Als richtig wurde dies in Iggingen nicht empfunden, aber andererseits auch nicht als tragisch beziehungsweise als Hemmschuh für die kommunale Entwicklung. Bürgermeister und Gemeinderat sind sich nämlich einig darin, dass die „Marschrichtung“ weiterhin nicht auf starkes Wachstum abzielen soll.
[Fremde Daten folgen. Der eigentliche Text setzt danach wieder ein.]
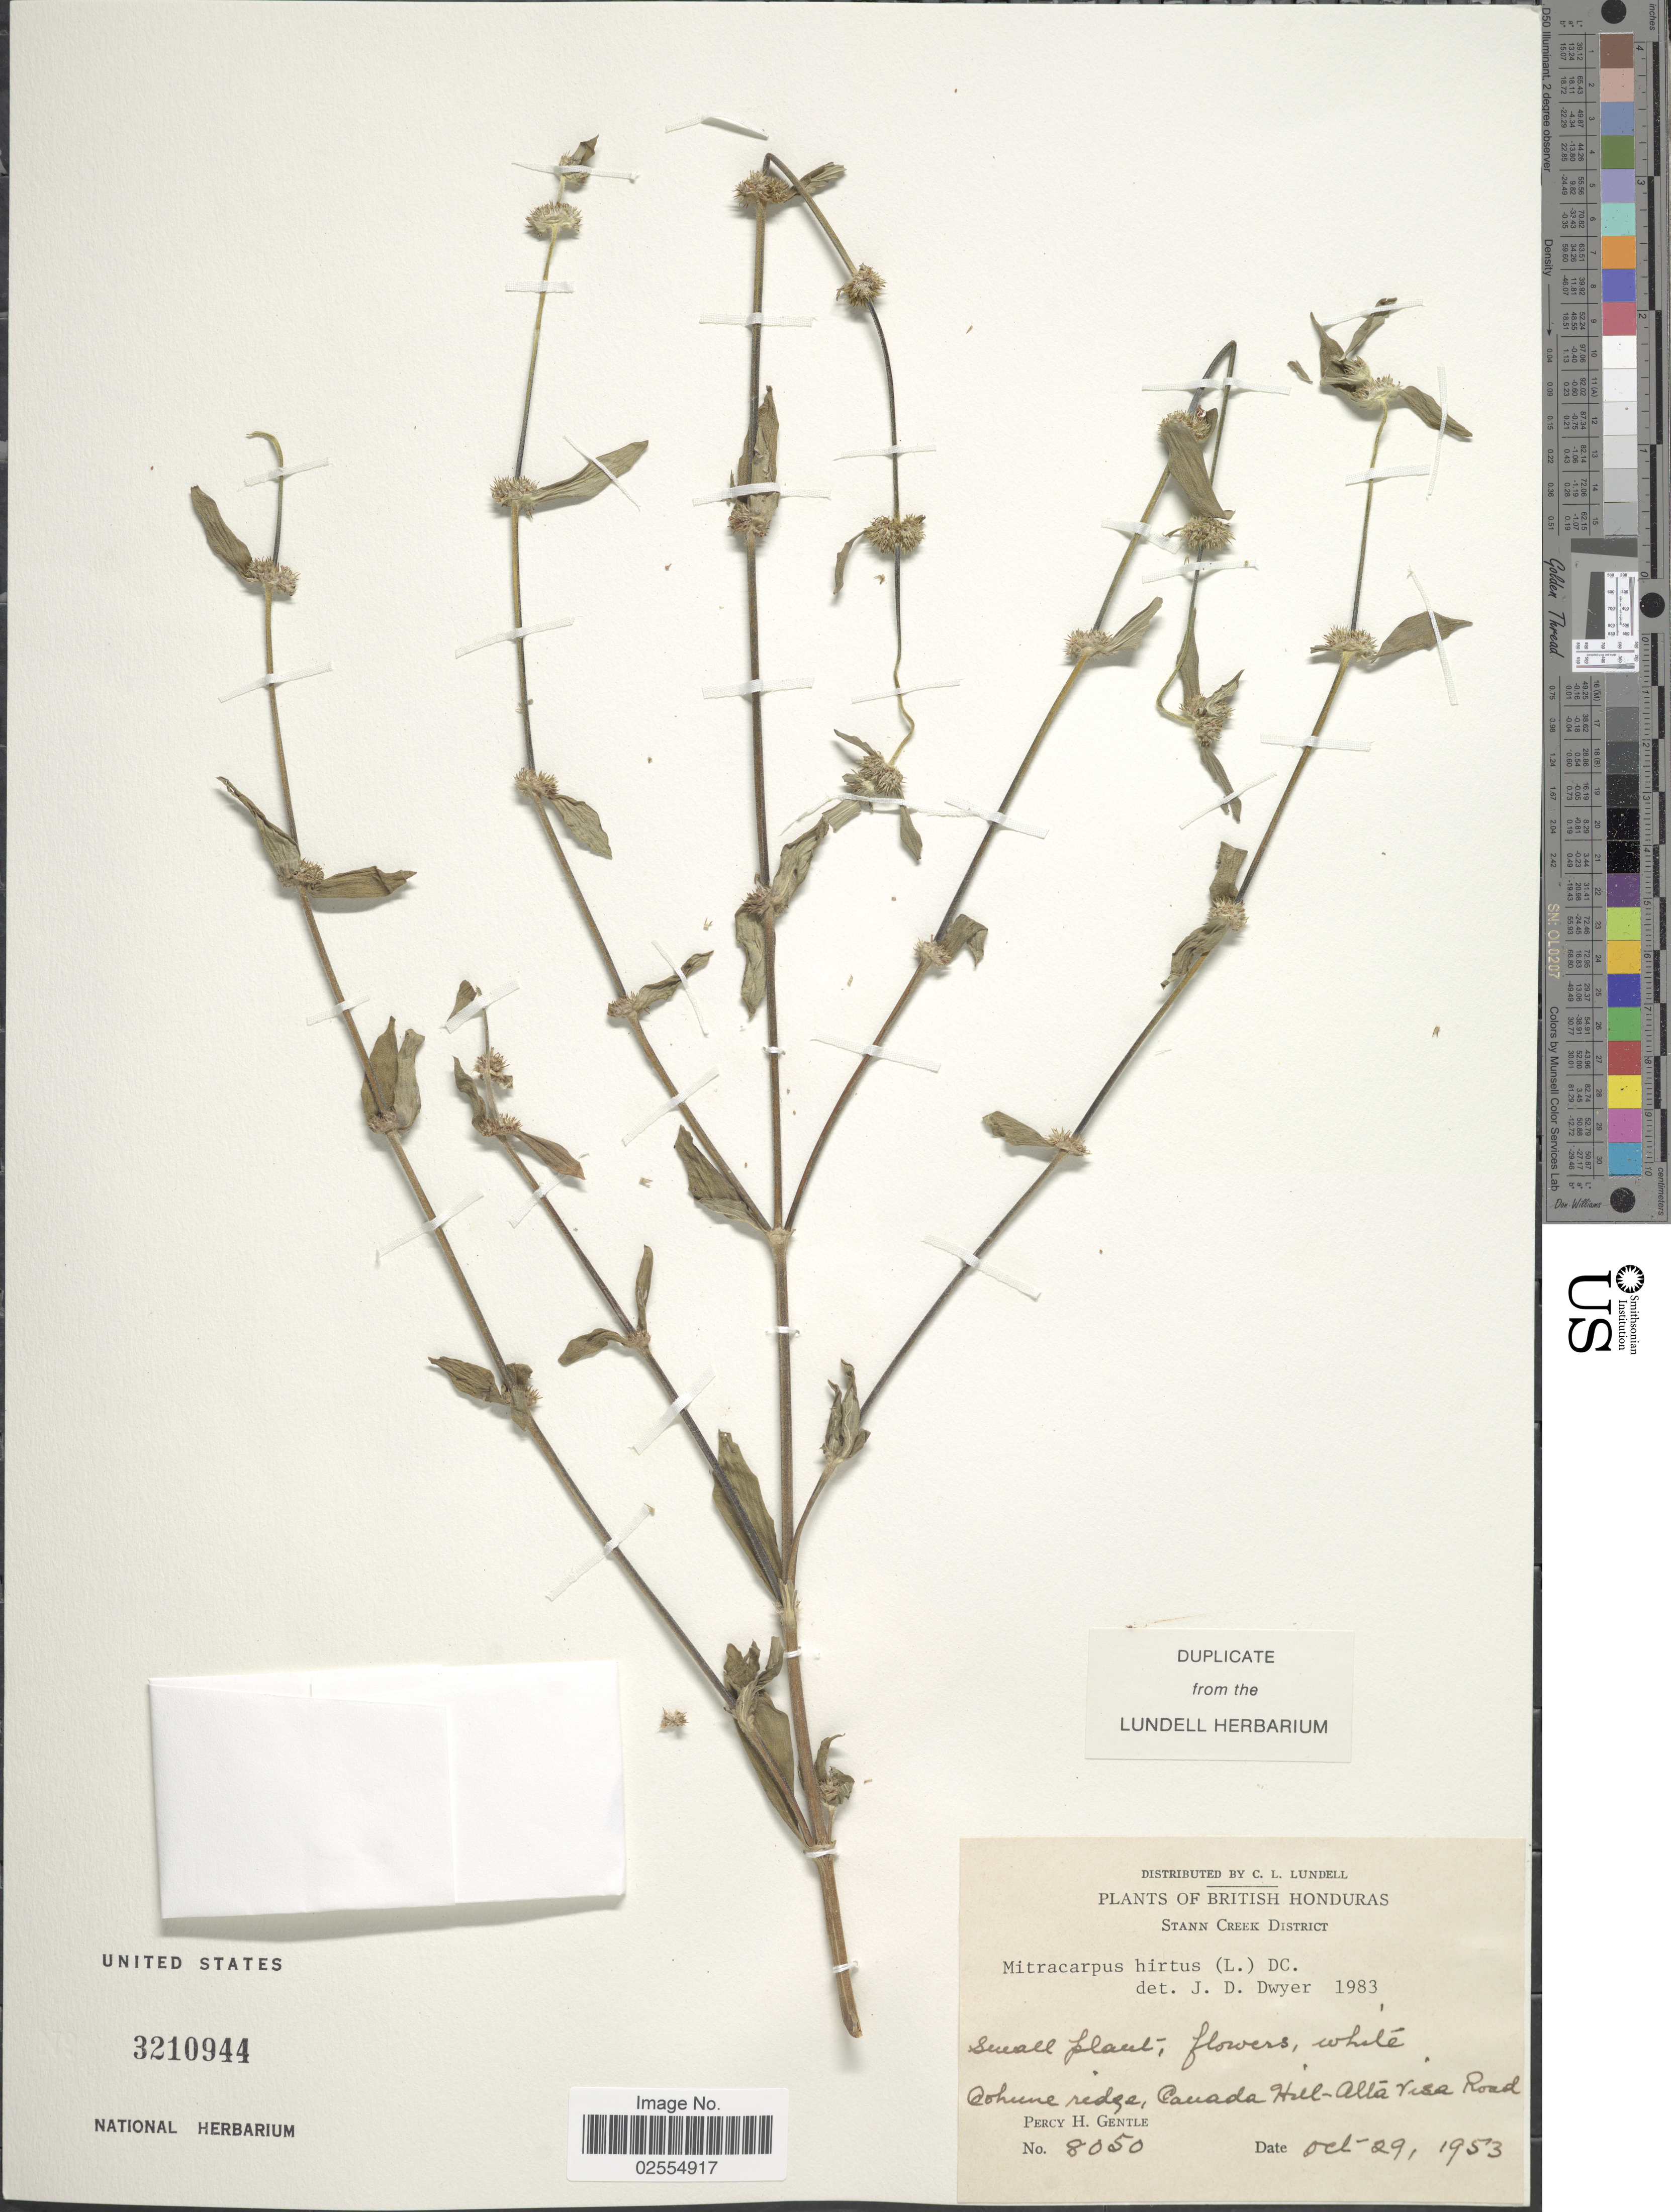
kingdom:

Bürgermeister Stöckle sieht in der gezielten Abrundung bestehender Baugebiete sowie in der Bebauung von bisherigen innerörtlichen Brachen ein ausreichendes Entwicklungspotenzial von zehn bis 15 Bauplätzen pro Jahr. Dabei wolle man in den Bebauungsplänen die angrenzenden dörflichen Strukturen aufgreifen. Wohnqualität soll in Iggingen wichtiger sein als quantitatives Wachstum. „Solche hochwertigen Bauplätze lassen sich sicherlich auch gut verkaufen“, ist der Schultes überzeugt — zumal die Nähe zur Stadt und die gute Verkehrsanbindung nach Stöckles Worten viel zur Attraktivität von Iggingen als Wohnort beitragen.
Dipl.-Ing. Ulrike Ambacher, Expertin für Stadt– und Siedlungsplanung beim Mutlanger Ingenieurbüro LK & P, ging in der Sitzung detailliert auf die einzelnen Passagen im Entwurf des künftigen Flächennutzungsplans ein. Anhand einer Power-​Point-​Präsentation verhehlte sie nicht, dass die Kürzungen der potenziellen Wohnbau– und Gewerbeflächen in Iggingen recht deutlich ausfallen. Die Gassenäcker bleiben als Baufläche erhalten, werden aber nicht auf die künftige Siedlungsfläche angerechnet. Erfreulich ist auch, dass im Teilort Schönhardt (mit einem halben Hektar Entwicklungsfläche) und im Teilort Brainkofen die Möglichkeit bestehen wird, in bescheidenem Umfang Neubauten zu erstellen. Im Hauptort Iggingen wurde die bauliche Entwicklung auf wenige Bereiche konzentriert und summiert sich auf eine genehmigte Fläche von 2,2 Hektar. Bezüglich der Erweiterung des Gewerbegebiets in Brainkofen wurden deutliche Abstriche gemacht. „In den 90er-​Jahren waren die Behörden recht großzügig — nun wird um jeden Hektar gefeilscht“, so Stöckle.